Perhaps we're running out of words for the past and we simply call these eras by their decades now.


Fixed

And thanks for the info, I don't have direct experience dealing with EPROM and I had conflated EEPROM and EPROM together in my mind, but a quick google search quickly reveals my inadequate knowledge, which has now been updated, even if only good enough for trivia.


Hence, why we "flash" certain components.


I read somewhere that some people used EPROMs and decaped Ram chips as digitizers for early computers.


https://hackaday.com/2014/04/05/taking-pictures-with-a-dram-...

Yeah I remember a friend of mine back around '90 wanted to try it out. I can't remember if it was using DRAM or EPROM memory though. I want to say it was called 'ramra' or 'ramera'.
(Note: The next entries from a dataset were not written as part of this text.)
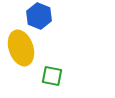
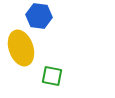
blue hexagon: rotated 15 degrees counterclockwise
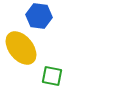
yellow ellipse: rotated 20 degrees counterclockwise
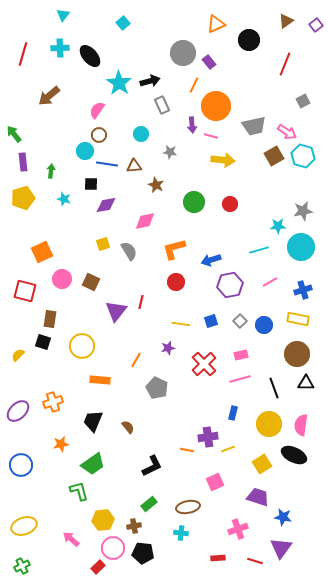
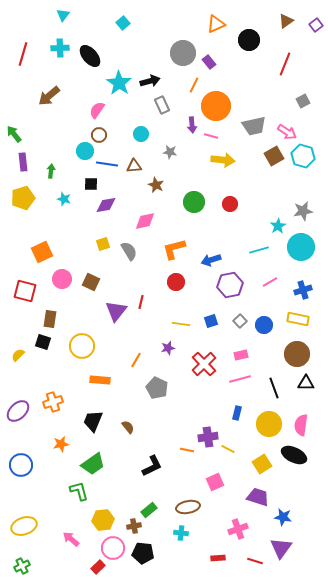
cyan star at (278, 226): rotated 28 degrees counterclockwise
blue rectangle at (233, 413): moved 4 px right
yellow line at (228, 449): rotated 48 degrees clockwise
green rectangle at (149, 504): moved 6 px down
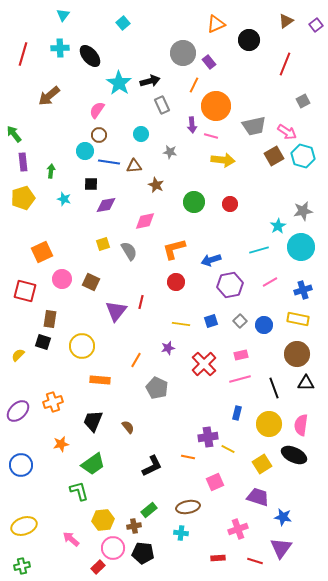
blue line at (107, 164): moved 2 px right, 2 px up
orange line at (187, 450): moved 1 px right, 7 px down
green cross at (22, 566): rotated 14 degrees clockwise
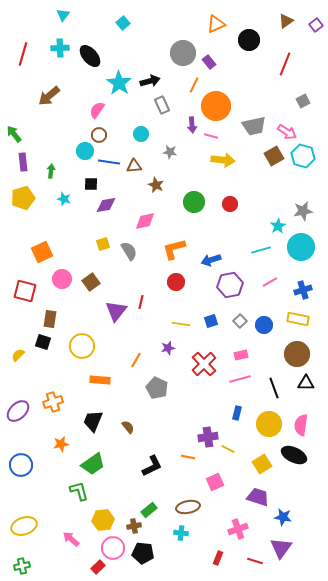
cyan line at (259, 250): moved 2 px right
brown square at (91, 282): rotated 30 degrees clockwise
red rectangle at (218, 558): rotated 64 degrees counterclockwise
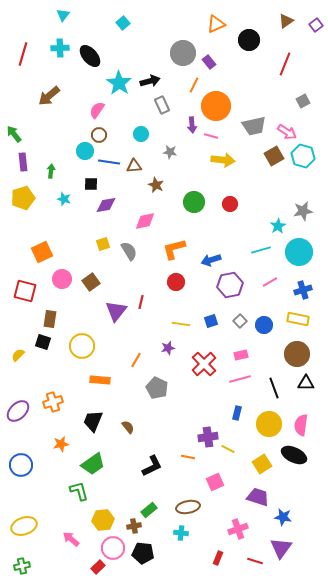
cyan circle at (301, 247): moved 2 px left, 5 px down
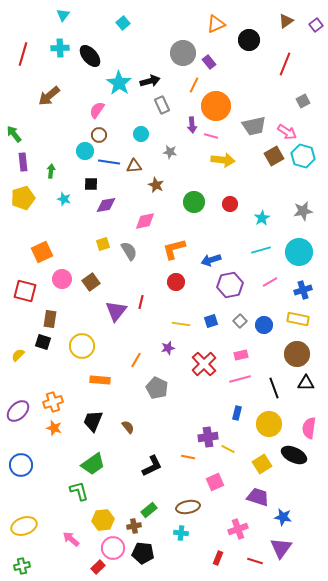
cyan star at (278, 226): moved 16 px left, 8 px up
pink semicircle at (301, 425): moved 8 px right, 3 px down
orange star at (61, 444): moved 7 px left, 16 px up; rotated 28 degrees clockwise
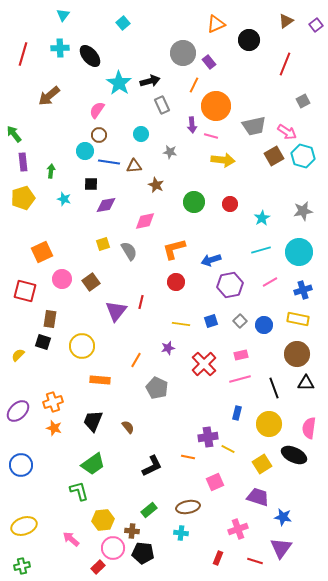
brown cross at (134, 526): moved 2 px left, 5 px down; rotated 16 degrees clockwise
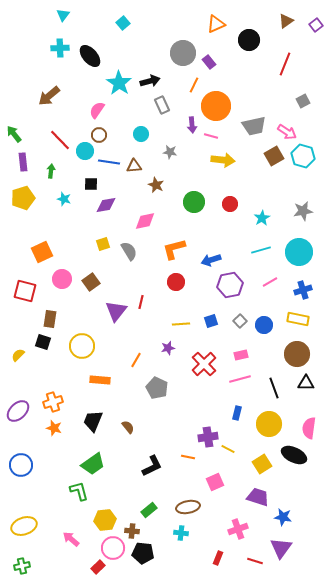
red line at (23, 54): moved 37 px right, 86 px down; rotated 60 degrees counterclockwise
yellow line at (181, 324): rotated 12 degrees counterclockwise
yellow hexagon at (103, 520): moved 2 px right
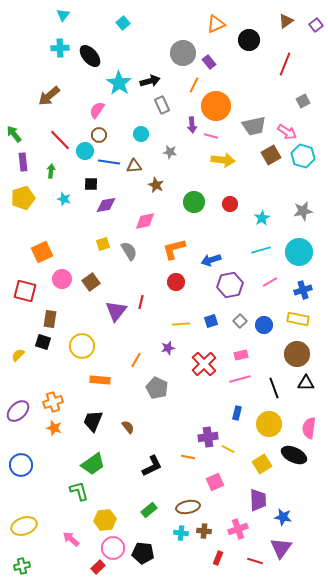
brown square at (274, 156): moved 3 px left, 1 px up
purple trapezoid at (258, 497): moved 3 px down; rotated 70 degrees clockwise
brown cross at (132, 531): moved 72 px right
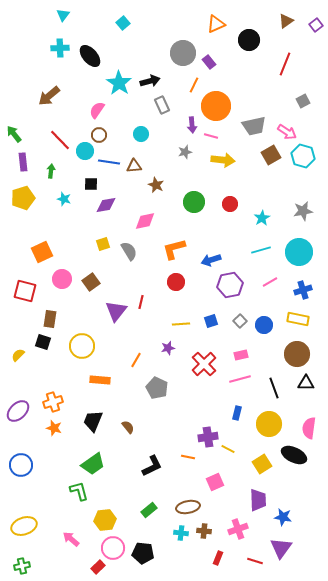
gray star at (170, 152): moved 15 px right; rotated 24 degrees counterclockwise
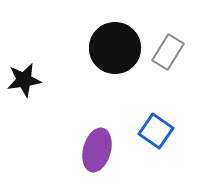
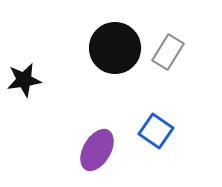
purple ellipse: rotated 15 degrees clockwise
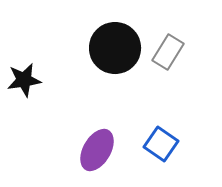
blue square: moved 5 px right, 13 px down
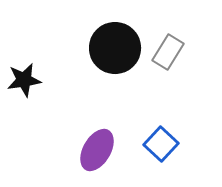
blue square: rotated 8 degrees clockwise
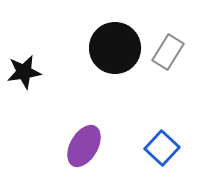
black star: moved 8 px up
blue square: moved 1 px right, 4 px down
purple ellipse: moved 13 px left, 4 px up
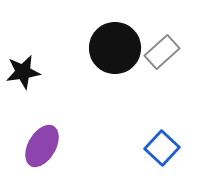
gray rectangle: moved 6 px left; rotated 16 degrees clockwise
black star: moved 1 px left
purple ellipse: moved 42 px left
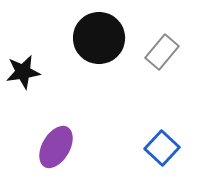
black circle: moved 16 px left, 10 px up
gray rectangle: rotated 8 degrees counterclockwise
purple ellipse: moved 14 px right, 1 px down
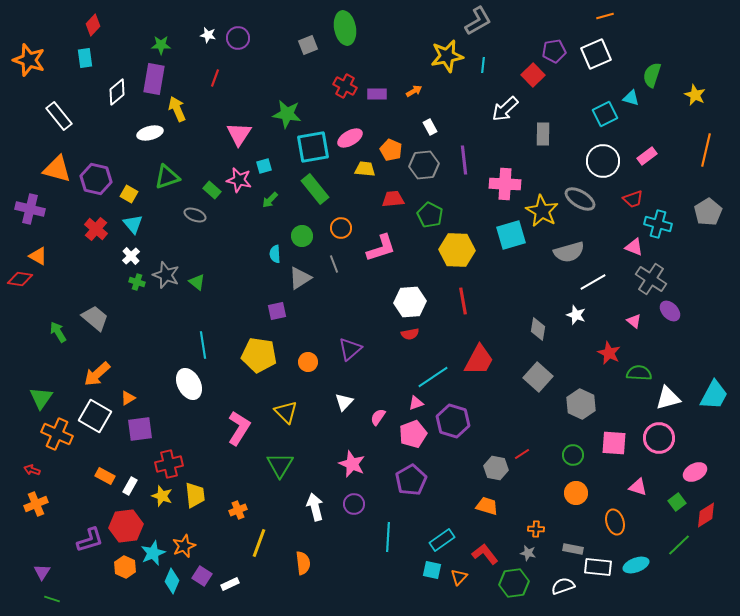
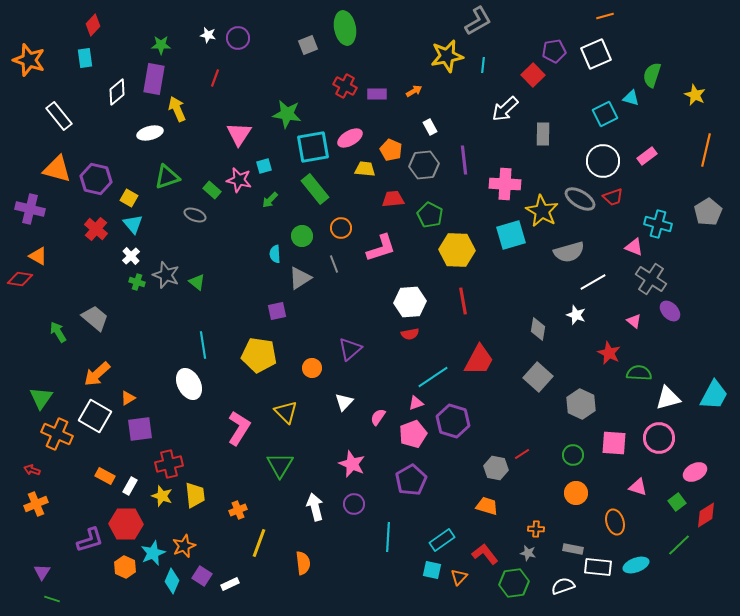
yellow square at (129, 194): moved 4 px down
red trapezoid at (633, 199): moved 20 px left, 2 px up
orange circle at (308, 362): moved 4 px right, 6 px down
red hexagon at (126, 526): moved 2 px up; rotated 8 degrees clockwise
I almost always think of all the things on breadboards (e.g. in the second picture on the page). But it's probably because of all the games I played had those kinds of things in their technology thumbnails. Or maybe it was because I was alive when Radioshack existed.

most recently: https://dyson-sphere-program.fandom.com/wiki/Microcrystallin...


Those are diffraction-grating colors, not thin-film-interference colors.